## Information shown:
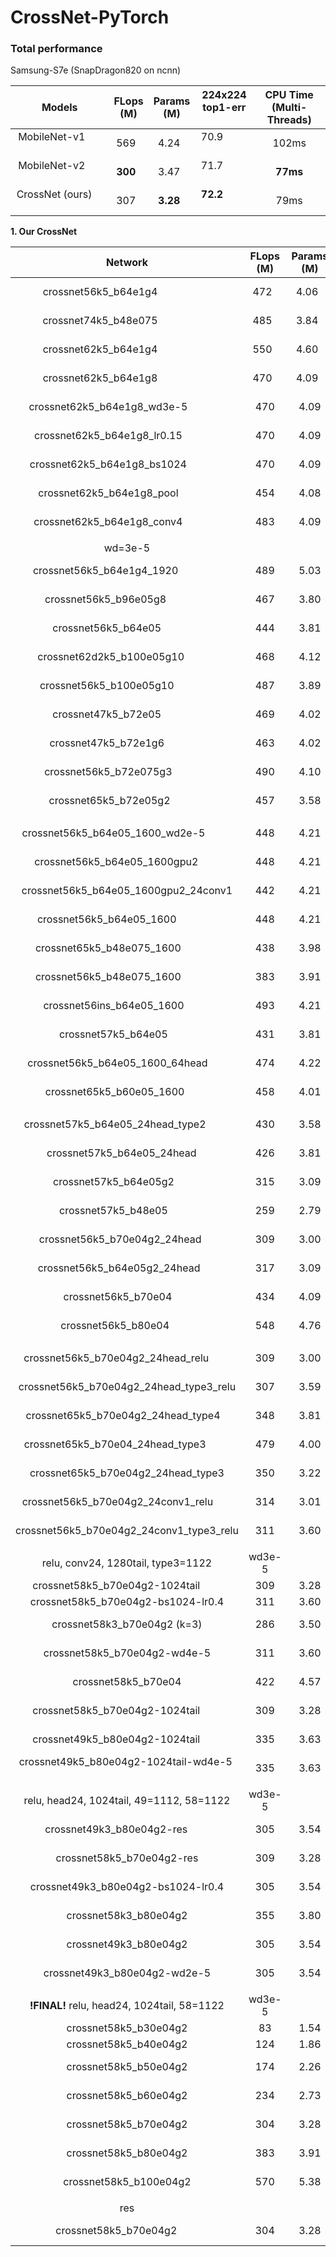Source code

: # CrossNet-PyTorch

### Total performance

Samsung-S7e (SnapDragon820 on ncnn)

|  Models |       FLops</br>(M)    |  Params</br>(M) | 224x224</br>top1-err   |   CPU Time</br>(Multi-Threads)  |
| :------------------------------: | :----: | :----: | :--------------------: | :-------: |
| MobileNet-v1                     | 569    | 4.24   | 70.9                   | 102ms |
| MobileNet-v2                     | **300**    | 3.47   | 71.7                   | **77ms**  |
| CrossNet (ours)                  | 307    | **3.28**   | **72.2**                   | 79ms  |

**1. Our CrossNet**

|  Network|       FLops</br>(M)       |  Params</br>(M) | 224x224</br>top1-err   |   Server  |
| :--------------------------------------: | :----: | :----: | :--------------------: | :-------: |
| crossnet56k5_b64e1g4                     | 472    | 4.06   | 27.51/27.19            | 20-former |
| crossnet74k5_b48e075                     | 485    | 3.84   | 28.10/27.74            | 20-later  |  
| crossnet62k5_b64e1g4                     | 550    | 4.60   | 27.06/26.87            | 70-former |
| crossnet62k5_b64e1g8                     | 470    | 4.09   | 27.70/27.39            | 70-later  |  
| crossnet62k5_b64e1g8_wd3e-5              | 470    | 4.09   | 27.35/27.01            | 30-former |
| crossnet62k5_b64e1g8_lr0.15              | 470    | 4.09   | 28.11/27.65            | 30-later  |
| crossnet62k5_b64e1g8_bs1024              | 470    | 4.09   | 27.63/27.36            | 21-all    |
| crossnet62k5_b64e1g8_pool                | 454    | 4.08   | 28.05/--               | 40-former |
| crossnet62k5_b64e1g8_conv4               | 483    | 4.09   | 27.55/27.15            | 40-later  |
|                                          |        |        |                        |           |
| wd=3e-5                                  |        |        |                        |           |
| crossnet56k5_b64e1g4_1920                | 489    | 5.03   | 26.94/26.70            | 20-former |
| crossnet56k5_b96e05g8                    | 467    | 3.80   | 27.35/--               | 20-later  |
| crossnet56k5_b64e05                      | 444    | 3.81   | 27.50/27.06            | 21-all    |
| crossnet62d2k5_b100e05g10                | 468    | 4.12   | 27.52/--               | 30-former |
| crossnet56k5_b100e05g10                  | 487    | 3.89   | 27.47/--               | 30-later  |
| crossnet47k5_b72e05                      | 469    | 4.02   | 27.68/--               | 40-former |
| crossnet47k5_b72e1g6                     | 463    | 4.02   | 27.44/--               | 40-later  |
| crossnet56k5_b72e075g3                   | 490    | 4.10   | 27.11/--               | 70-former |
| crossnet65k5_b72e05g2                    | 457    | 3.58   | 27.03/--               | 70-later  |
|                                          |        |        |                        |           |
| crossnet56k5_b64e05_1600_wd2e-5          | 448    | 4.21   | 27.60/--               | 20-former |
| crossnet56k5_b64e05_1600gpu2             | 448    | 4.21   | 27.66/--               | 20-later1 |
| crossnet56k5_b64e05_1600gpu2_24conv1     | 442    | 4.21   | 27.58/--               | 20-later2 |
| crossnet56k5_b64e05_1600                 | 448    | 4.21   | 27.41/27.03            | 21-all    |
| crossnet65k5_b48e075_1600                | 438    | 3.98   | 28.01/--               | 30-former |
| crossnet56k5_b48e075_1600                | 383    | 3.91   | 28.48/28.05            | 30-later  |
| crossnet56ins_b64e05_1600                | 493    | 4.21   | 27.35/--               | 40-former |
| crossnet57k5_b64e05                      | 431    | 3.81   | 27.94/--               | 40-later  |
| crossnet56k5_b64e05_1600_64head          | 474    | 4.22   | 27.14/--               | 70-former |
| crossnet65k5_b60e05_1600                 | 458    | 4.01   | 27.51/--               | 70-later  |
|                                          |        |        |                        |           |
| crossnet57k5_b64e05_24head_type2         | 430    | 3.58   | 28.28/--               | 20-former |
| crossnet57k5_b64e05_24head               | 426    | 3.81   | 28.08/--               | 20-later  |
| crossnet57k5_b64e05g2                    | 315    | 3.09   | 28.49/28.02            | 30-former |
| crossnet57k5_b48e05                      | 259    | 2.79   | 30.13/--               | 30-later  |
| crossnet56k5_b70e04g2_24head             | 309    | 3.00   | 28.39/27.96            | 40-former |
| crossnet56k5_b64e05g2_24head             | 317    | 3.09   | 28.61/--               | 40-later  |
| crossnet56k5_b70e04                      | 434    | 4.09   | 27.43/27.28            | 70-former |
| crossnet56k5_b80e04                      | 548    | 4.76   | 26.70/26.47            | 70-later  |
|                                          |        |        |                        |           |
| crossnet56k5_b70e04g2_24head_relu        | 309    | 3.00   | 28.34/--               | 20-former |
| crossnet56k5_b70e04g2_24head_type3_relu  | 307    | 3.59   | 28.17/27.84            | 20-later  |
| crossnet65k5_b70e04g2_24head_type4       | 348    | 3.81   | 28.02/--               | 21-all    |
| crossnet65k5_b70e04_24head_type3         | 479    | 4.00   | 27.13/--               | 30-former |
| crossnet65k5_b70e04g2_24head_type3       | 350    | 3.22   | 28.20/--               | 30-later  |
| crossnet56k5_b70e04g2_24conv1_relu       | 314    | 3.01   | fail                   | 70-former |
| crossnet56k5_b70e04g2_24conv1_type3_relu | 311    | 3.60   | 28.22/27.89            | 70-later  |
|                                          |        |        |                        |           |
| relu, conv24, 1280tail, type3=1122       | wd3e-5 |        |                        |           |
| crossnet58k5_b70e04g2-1024tail           | 309    | 3.28   | fail                   | 20-all    |
| crossnet58k5_b70e04g2-bs1024-lr0.4       | 311    | 3.60   | fail                   | 21-all    |
| crossnet58k3_b70e04g2 (k=3)              | 286    | 3.50   | 28.77/28.38            | 30-former |
| crossnet58k5_b70e04g2-wd4e-5             | 311    | 3.60   | 28.78/--               | 30-later  |
| crossnet58k5_b70e04                      | 422    | 4.57   | 27.69/--               | 40-former |
| crossnet58k5_b70e04g2-1024tail           | 309    | 3.28   | 28.27/27.90            | 40-later  |
| crossnet49k5_b80e04g2-1024tail           | 335    | 3.63   | 28.43/--               | 70-former |
| crossnet49k5_b80e04g2-1024tail-wd4e-5    | 335    | 3.63   | 28.74/--               | 70-later  |
|                                          |        |        |                        |           |
| relu, head24, 1024tail, 49=1112, 58=1122 | wd3e-5 |        |                        |           |
| crossnet49k3_b80e04g2-res                | 305    | 3.54   | --/--                  | 20-former |
| crossnet58k5_b70e04g2-res                | 309    | 3.28   | --/--                  | 20-later  |
| crossnet49k3_b80e04g2-bs1024-lr0.4       | 305    | 3.54   | 29.00/--               | 21-all    |
| crossnet58k3_b80e04g2                    | 355    | 3.80   | 28.05/--               | 30-former |
| crossnet49k3_b80e04g2                    | 305    | 3.54   | 28.87/--               | 30-later  |
| crossnet49k3_b80e04g2-wd2e-5             | 305    | 3.54   | 29.19/--               | 40-former |
|                                          |        |        |                        |           |
| **!FINAL!** relu, head24, 1024tail, 58=1122 | wd3e-5 |     |                        |           |
| crossnet58k5_b30e04g2                    | 83     | 1.54   | --/--                  | 21-all    |
| crossnet58k5_b40e04g2                    | 124    | 1.86   | --/--                  | 21-all    |
| crossnet58k5_b50e04g2                    | 174    | 2.26   | --/--                  | 30-former |
| crossnet58k5_b60e04g2                    | 234    | 2.73   | --/--                  | 30-later  |
| crossnet58k5_b70e04g2                    | 304    | 3.28   | --/--                  | 40-former |
| crossnet58k5_b80e04g2                    | 383    | 3.91   | --/--                  | 70-former |
| crossnet58k5_b100e04g2                   | 570    | 5.38   | --/--                  | 70-later  |
|                                          |        |        |                        |           |
|     res                                  |        |        |                        |           |
| crossnet58k5_b70e04g2                    | 304    | 3.28   | --/--                  | 20-former |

## Your instructions:
Your reply should be the lines of the records from the start through the line with "28.11/27.65            |", copied word for word, pictures omitted.

## Response to this task:
Source code

: # CrossNet-PyTorch

### Total performance

Samsung-S7e (SnapDragon820 on ncnn)

|  Models |       FLops</br>(M)    |  Params</br>(M) | 224x224</br>top1-err   |   CPU Time</br>(Multi-Threads)  |
| :------------------------------: | :----: | :----: | :--------------------: | :-------: |
| MobileNet-v1                     | 569    | 4.24   | 70.9                   | 102ms |
| MobileNet-v2                     | **300**    | 3.47   | 71.7                   | **77ms**  |
| CrossNet (ours)                  | 307    | **3.28**   | **72.2**                   | 79ms  |

**1. Our CrossNet**

|  Network|       FLops</br>(M)       |  Params</br>(M) | 224x224</br>top1-err   |   Server  |
| :--------------------------------------: | :----: | :----: | :--------------------: | :-------: |
| crossnet56k5_b64e1g4                     | 472    | 4.06   | 27.51/27.19            | 20-former |
| crossnet74k5_b48e075                     | 485    | 3.84   | 28.10/27.74            | 20-later  |  
| crossnet62k5_b64e1g4                     | 550    | 4.60   | 27.06/26.87            | 70-former |
| crossnet62k5_b64e1g8                     | 470    | 4.09   | 27.70/27.39            | 70-later  |  
| crossnet62k5_b64e1g8_wd3e-5              | 470    | 4.09   | 27.35/27.01            | 30-former |
| crossnet62k5_b64e1g8_lr0.15              | 470    | 4.09   | 28.11/27.65            | 30-later  |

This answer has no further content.